Scenes of a dramatic nature with a compelling first person account set in the 1960s, The Baby Box by Jane Hayward, makes a unique memoir, countering the misery tradition of its genre by revealing her honest experience of being a pregnant teenager.

Her mother, horrified of the shame her daughter brought to the family, banished the young Jane to a mother-and-baby home, where adoption was the normal conclusion.

As well as her struggle to find any loving support, Jane’s book describes the outlook of the 1960s towards teenage sex, the unbearable tension, even violence, between her and her mother, countered by the happy atmosphere of the home, with entertaining tales of the other girls living there.

Although it describes some distressing, disturbing events, the upbeat narrative is one to which readers, who experienced the period, can relate. It will also fascinate younger women who grew up in a more liberal atmosphere. The legacy of those two years is still so strong, it is only after half a century that Jane is ready to speak out for herself, for other unwed mothers and for the adults who were, as babies, given away in adoption, and who still wonder if their birth mothers loved them.

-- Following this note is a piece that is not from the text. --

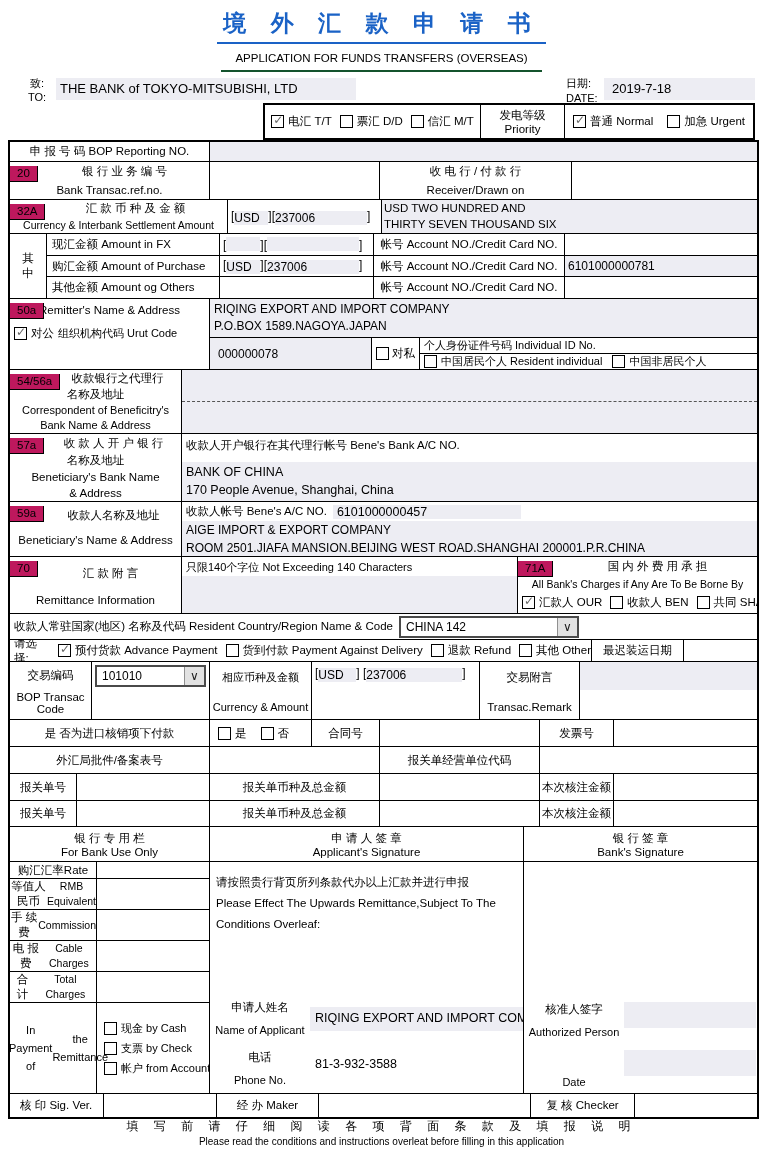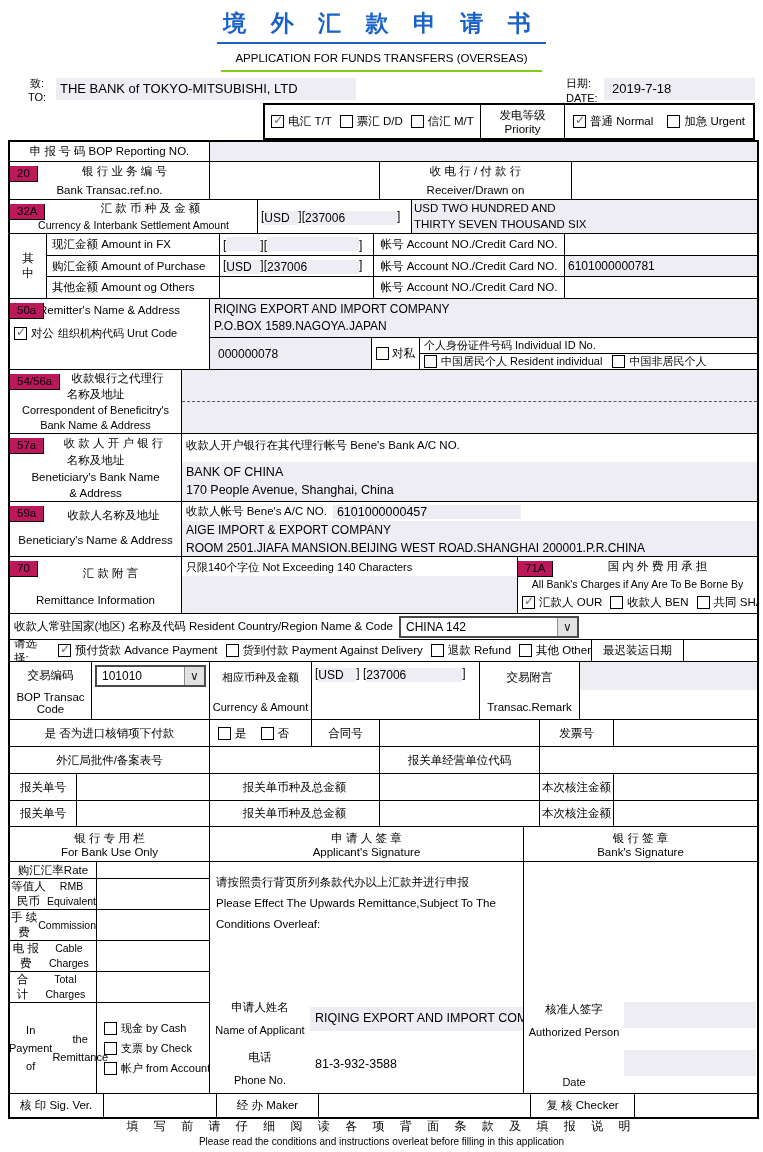"APPLICATION FOR FUNDS TRANSFERS" .subtitle { border-bottom: 2px solid #84cc16 -> 2px solid #14532d }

Jane told us: “It has taken me over 50 years to talk openly about this time in my life as the shame was so firmly ground into me,” Jane says. “I couldn’t tell my story while my parents were alive.”

Those who enjoy memoirs reminiscent of an era, as well as readers who are looking for a true story with depth, will be engrossed in this tale of a repressive society, buried shame and ultimate forgiveness.

Jane Hayward writes long and short fiction. Her first novel, a romance, was published by Robert Hale. Jane developed her writing through the Arvon Foundation courses and then took an MA in Creative Writing
at the University of Chichester. Her dark tale The Way to a Man’s Heart won the Lightship
prize, published in their Anthology 1 by Alma Press.

Her stories have been short-listed by Comma Press and The Liar’s League and published by independent publishers. An excerpt from an early draft of this memoir was short-listed for the Fish Short Memoir Prize.